Strengths: The recently proposed group-theoretic notion of disentanglement upon which this work builds is a very promising formalization. However, this paper is among the first to actually propose an method which uses this framework to learn disentangled representations. The proposed method is clearly novel, well founded, intuitively appealing and very relevant to representation learning. The empirical evaluation clearly demonstrates the benefit of this method, and that it is indeed able to learn the correct structure of the relevant transformation groups.
Weaknesses: My main concern with this paper is scalability: The proposed parametrization requires a number of pairwise rotation matrices that scales quadratically in the number of latent factors, which may make it impractical for large latent spaces.
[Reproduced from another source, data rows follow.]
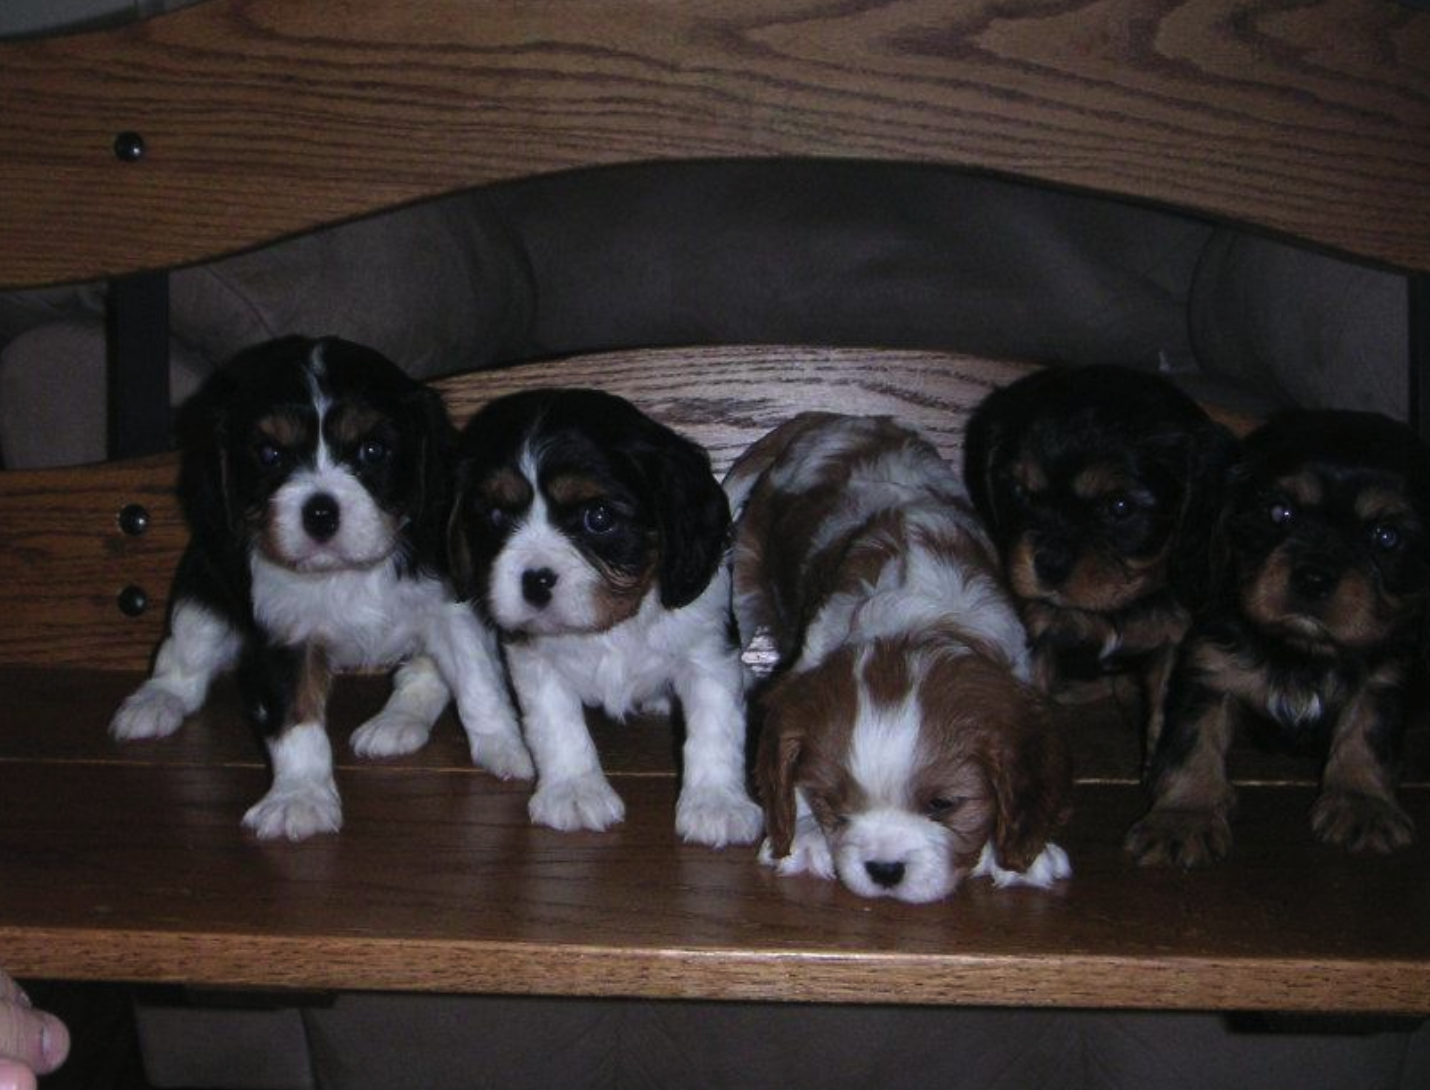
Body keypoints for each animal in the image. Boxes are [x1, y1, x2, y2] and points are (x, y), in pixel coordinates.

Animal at [110, 336, 531, 840]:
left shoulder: (450, 605)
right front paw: (300, 798)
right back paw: (155, 702)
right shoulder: (283, 631)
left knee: (423, 673)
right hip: (202, 583)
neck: (344, 571)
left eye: (373, 450)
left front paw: (508, 751)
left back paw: (397, 720)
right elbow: (296, 718)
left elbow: (477, 681)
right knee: (185, 652)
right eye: (269, 455)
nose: (320, 513)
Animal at [447, 387, 763, 848]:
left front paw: (717, 804)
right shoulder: (534, 659)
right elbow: (557, 724)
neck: (612, 624)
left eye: (598, 518)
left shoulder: (707, 650)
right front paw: (574, 792)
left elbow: (715, 725)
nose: (535, 581)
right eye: (496, 518)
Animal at [728, 413, 1072, 903]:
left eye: (943, 804)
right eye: (833, 803)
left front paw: (1025, 857)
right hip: (747, 572)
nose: (884, 870)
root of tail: (836, 418)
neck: (913, 625)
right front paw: (807, 840)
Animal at [963, 365, 1237, 760]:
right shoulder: (1039, 633)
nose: (1049, 564)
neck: (1112, 609)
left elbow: (1163, 716)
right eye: (1018, 492)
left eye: (1119, 507)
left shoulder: (1175, 637)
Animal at [1127, 410, 1429, 866]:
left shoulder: (1383, 678)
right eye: (1279, 512)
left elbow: (1367, 733)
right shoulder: (1208, 671)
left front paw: (1362, 804)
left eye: (1386, 536)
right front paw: (1183, 817)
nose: (1313, 577)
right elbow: (1192, 743)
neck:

Furthermore given that this parametrization is the central contribution of this paper, it is unclear how much of the proposed framework would transfer to more complex environments which may require more expressive group structure than SO(n). A further concern is that the proposed method depends on supervised information about the applied transformation. This limits its applicability to synthetic data, or cases where this data is available (eg. in the form of actions).
Correctness: I have no concerns regarding the correctness of the method or the methodology.
Clarity: The paper is well written and easy to understand.
Relation to Prior Work: Relation to other notions of disentanglement is briefly discussed, but that might suffice. As far as I can tell, not much other related work exists so far, because this approach to disentanglement is relatively novel.
Reproducibility: Yes
Additional Feedback: In line 239-241 it is claimed that additional latent dimensions does not change the learned representation. Given the sparsity regularization, I am inclined to believe that, but nonetheless it would have been nice to see this confirmend in an experiment. ------------------------ POST REBUTTAL ----------------------- After reading the rebuttal I realized that scalability is less of an issue than I originally thought. I was worried that the number of required rotation matrices increased quadratically with the size of the representation. However, I did not take into account that each rotation matrix is inherently very sparse with only 4 learned parameters independent of the dimension (as the authors point out). With that, and the additional evidence that unused dimensions are in fact ignored in practice, I am now convinced that this is a solid paper overall, and raise my score to 7.